Last fall, movie director Quentin Tarantino announced that he would auction ‘Pulp Fiction’ NFTs to the public.
These NFTs would unlock handwritten scripts and exclusive custom commentary from Tarantino, assets that many fans would like to get their hands on.
NFTs are not without copyright issues, however, as Quentin Tarantino swiftly discovered. Movie studio Miramax, which owns most of the rights to the film, sees the plan as a contract breach and copyright infringement.
NFT Copyright Battle
In a lawsuit filed at a California federal court last November, the movie company accused the director of attempting to cash in on something to which he doesn’t own the full rights.
“Eager to cash in on the non-fungible token (‘NFT’) boom, as widely reported in the media, Quentin Tarantino recently announced plans to auction off seven ‘exclusive scenes’ from the 1994 motion picture Pulp Fiction in the form of NFTs,” the complaint read.
Despite this legal dispute, the first NFT was put up for auction early this year, selling for over a million dollars. Follow-up token auctions were halted soon after but the lawsuit continued.
In June, Tarantino’s legal team asked the court to dismiss the case. This request was actively fought by Miramax. Behind the scenes, however, both sides also tried to reach agreement.
Last week, Tarantino and Miramax came together for a full-day settlement discussion, led by mediation firm Signature Resolution. While some progress was made, both parties informed the court that the case hadn’t been settled.
A week later, the movie director and film studio have now reached an agreement. A few hours ago, they filed an official notice of settlement at the California federal court.
“The parties have settled this case and expect to file their dismissal papers within two weeks,” their settlement notice reads.
More Tarantino NFTs?
The settlement details have not been shared in public but via a press statement, both parties suggest that more NFTs may be released in the future. If that’s the case, Miramax will likely get part of the cut.

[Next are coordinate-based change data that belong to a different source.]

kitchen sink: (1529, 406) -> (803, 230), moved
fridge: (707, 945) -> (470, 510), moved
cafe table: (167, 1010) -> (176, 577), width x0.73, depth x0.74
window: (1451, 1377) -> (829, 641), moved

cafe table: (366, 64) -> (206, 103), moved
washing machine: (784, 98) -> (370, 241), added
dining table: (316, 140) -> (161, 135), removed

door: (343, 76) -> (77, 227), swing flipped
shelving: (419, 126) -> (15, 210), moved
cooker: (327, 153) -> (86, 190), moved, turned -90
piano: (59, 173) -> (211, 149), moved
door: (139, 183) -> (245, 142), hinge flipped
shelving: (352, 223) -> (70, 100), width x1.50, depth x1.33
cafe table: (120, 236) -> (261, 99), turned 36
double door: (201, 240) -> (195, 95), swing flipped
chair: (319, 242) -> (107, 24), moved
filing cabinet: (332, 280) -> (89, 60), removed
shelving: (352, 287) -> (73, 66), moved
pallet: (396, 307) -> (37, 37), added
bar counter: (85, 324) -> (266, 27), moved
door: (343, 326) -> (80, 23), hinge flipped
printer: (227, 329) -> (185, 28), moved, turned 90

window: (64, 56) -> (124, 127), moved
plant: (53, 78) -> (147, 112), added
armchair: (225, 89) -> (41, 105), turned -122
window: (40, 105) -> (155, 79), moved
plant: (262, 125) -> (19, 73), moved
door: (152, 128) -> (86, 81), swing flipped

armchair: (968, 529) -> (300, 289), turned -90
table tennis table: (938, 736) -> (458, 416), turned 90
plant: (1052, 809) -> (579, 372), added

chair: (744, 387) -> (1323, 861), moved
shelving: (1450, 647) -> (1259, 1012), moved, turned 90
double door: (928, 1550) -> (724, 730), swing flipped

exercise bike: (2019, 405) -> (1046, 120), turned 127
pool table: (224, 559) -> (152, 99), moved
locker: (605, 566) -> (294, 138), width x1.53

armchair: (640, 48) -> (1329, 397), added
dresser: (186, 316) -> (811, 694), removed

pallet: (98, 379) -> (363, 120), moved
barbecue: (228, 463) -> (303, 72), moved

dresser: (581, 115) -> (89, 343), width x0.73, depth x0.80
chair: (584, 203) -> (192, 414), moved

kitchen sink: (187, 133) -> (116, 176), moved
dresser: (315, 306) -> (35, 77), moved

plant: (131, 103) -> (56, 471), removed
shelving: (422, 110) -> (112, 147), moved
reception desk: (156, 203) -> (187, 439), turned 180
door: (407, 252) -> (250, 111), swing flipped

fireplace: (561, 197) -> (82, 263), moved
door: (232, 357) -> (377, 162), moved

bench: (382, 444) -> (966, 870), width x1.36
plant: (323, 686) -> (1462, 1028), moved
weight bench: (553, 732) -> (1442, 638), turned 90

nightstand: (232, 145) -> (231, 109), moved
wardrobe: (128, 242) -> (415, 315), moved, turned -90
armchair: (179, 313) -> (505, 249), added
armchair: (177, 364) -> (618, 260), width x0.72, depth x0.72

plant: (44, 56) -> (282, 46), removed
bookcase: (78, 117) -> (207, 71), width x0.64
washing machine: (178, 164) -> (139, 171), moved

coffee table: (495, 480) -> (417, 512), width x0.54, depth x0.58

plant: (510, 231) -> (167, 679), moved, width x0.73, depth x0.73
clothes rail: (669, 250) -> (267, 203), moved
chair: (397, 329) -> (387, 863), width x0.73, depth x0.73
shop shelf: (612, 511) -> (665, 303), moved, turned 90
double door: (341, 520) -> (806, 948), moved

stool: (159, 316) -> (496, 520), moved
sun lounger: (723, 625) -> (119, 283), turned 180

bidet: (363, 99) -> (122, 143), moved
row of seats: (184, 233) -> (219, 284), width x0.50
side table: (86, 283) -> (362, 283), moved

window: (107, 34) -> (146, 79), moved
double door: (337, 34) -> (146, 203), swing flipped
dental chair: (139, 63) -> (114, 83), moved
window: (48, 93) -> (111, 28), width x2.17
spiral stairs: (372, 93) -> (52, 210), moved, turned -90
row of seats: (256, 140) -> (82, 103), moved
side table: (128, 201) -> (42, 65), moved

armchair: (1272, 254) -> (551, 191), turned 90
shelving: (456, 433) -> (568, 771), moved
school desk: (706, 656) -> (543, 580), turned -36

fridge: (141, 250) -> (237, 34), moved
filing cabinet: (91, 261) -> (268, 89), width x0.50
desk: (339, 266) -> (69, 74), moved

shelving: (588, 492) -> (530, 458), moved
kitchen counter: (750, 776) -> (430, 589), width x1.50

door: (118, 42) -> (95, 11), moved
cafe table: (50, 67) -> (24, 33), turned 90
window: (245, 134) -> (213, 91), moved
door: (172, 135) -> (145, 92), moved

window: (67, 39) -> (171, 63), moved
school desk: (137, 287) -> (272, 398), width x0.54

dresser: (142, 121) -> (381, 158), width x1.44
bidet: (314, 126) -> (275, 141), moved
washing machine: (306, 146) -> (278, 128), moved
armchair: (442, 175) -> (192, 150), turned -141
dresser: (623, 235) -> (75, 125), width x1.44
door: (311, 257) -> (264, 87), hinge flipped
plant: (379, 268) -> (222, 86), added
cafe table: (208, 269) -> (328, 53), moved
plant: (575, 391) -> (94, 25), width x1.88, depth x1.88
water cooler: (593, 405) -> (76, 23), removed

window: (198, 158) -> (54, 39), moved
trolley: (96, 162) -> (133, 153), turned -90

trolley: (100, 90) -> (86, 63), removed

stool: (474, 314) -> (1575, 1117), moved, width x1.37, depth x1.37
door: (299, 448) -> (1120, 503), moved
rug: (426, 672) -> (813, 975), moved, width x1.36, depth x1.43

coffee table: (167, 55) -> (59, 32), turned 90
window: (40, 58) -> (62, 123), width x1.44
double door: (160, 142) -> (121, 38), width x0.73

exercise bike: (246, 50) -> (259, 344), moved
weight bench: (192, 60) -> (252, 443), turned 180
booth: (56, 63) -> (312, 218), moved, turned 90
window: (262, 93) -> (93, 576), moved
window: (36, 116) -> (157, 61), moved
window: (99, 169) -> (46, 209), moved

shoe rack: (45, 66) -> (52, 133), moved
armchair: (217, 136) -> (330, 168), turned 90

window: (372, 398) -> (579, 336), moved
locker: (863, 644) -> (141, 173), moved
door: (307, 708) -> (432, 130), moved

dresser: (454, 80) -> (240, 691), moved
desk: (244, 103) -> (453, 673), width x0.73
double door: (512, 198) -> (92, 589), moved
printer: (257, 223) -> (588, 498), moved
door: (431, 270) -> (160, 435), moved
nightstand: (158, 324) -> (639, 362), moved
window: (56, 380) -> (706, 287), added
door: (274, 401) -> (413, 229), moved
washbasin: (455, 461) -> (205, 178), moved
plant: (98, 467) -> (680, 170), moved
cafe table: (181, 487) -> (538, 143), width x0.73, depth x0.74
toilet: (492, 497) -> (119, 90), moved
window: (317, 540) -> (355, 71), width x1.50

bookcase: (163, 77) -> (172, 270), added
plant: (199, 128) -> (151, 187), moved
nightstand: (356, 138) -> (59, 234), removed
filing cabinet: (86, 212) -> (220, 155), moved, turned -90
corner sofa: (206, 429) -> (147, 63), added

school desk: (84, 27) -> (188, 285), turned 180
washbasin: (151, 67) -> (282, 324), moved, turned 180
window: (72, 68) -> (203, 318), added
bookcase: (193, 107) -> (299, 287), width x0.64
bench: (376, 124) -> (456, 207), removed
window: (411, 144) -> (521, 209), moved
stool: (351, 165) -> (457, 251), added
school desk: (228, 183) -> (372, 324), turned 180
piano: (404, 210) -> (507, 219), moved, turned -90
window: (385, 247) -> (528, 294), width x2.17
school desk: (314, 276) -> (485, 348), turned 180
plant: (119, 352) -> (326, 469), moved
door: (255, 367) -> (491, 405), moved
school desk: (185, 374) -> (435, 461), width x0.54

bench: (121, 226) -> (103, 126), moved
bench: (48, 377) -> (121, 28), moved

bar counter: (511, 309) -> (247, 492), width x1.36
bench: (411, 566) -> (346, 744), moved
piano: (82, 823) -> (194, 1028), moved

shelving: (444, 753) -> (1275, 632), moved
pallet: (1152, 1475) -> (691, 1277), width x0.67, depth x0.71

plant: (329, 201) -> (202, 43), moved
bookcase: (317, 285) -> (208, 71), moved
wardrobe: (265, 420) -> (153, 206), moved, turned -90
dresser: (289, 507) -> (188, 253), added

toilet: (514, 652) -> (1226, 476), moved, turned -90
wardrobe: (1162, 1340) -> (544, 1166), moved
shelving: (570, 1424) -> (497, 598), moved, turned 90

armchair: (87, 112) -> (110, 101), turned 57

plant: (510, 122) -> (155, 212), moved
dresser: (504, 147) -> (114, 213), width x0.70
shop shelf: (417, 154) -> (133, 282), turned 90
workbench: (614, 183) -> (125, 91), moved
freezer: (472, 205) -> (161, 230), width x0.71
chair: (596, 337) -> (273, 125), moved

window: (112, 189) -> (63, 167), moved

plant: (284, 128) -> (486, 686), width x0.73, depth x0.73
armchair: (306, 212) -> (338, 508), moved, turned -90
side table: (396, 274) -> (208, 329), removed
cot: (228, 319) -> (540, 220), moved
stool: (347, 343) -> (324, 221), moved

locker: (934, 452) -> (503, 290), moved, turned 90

“The parties have agreed to put this matter behind them and look forward to collaborating with each other on future projects, including possible NFTs,” Tarantino and Miramax comment.
With the settlement, the legal battle is effectively over. The official TarantinoNFT website remains online at the time of writing. The same can’t be said for the Twitter account, which quietly disappeared a few months ago.
Miramax used the website and the Twitter account as evidence in court, as they both posted copyrighted imagery from the Pulp Fiction film. The website was later updated to show images from Tarantino only, while the potentially infringing tweets were deleted at the same time.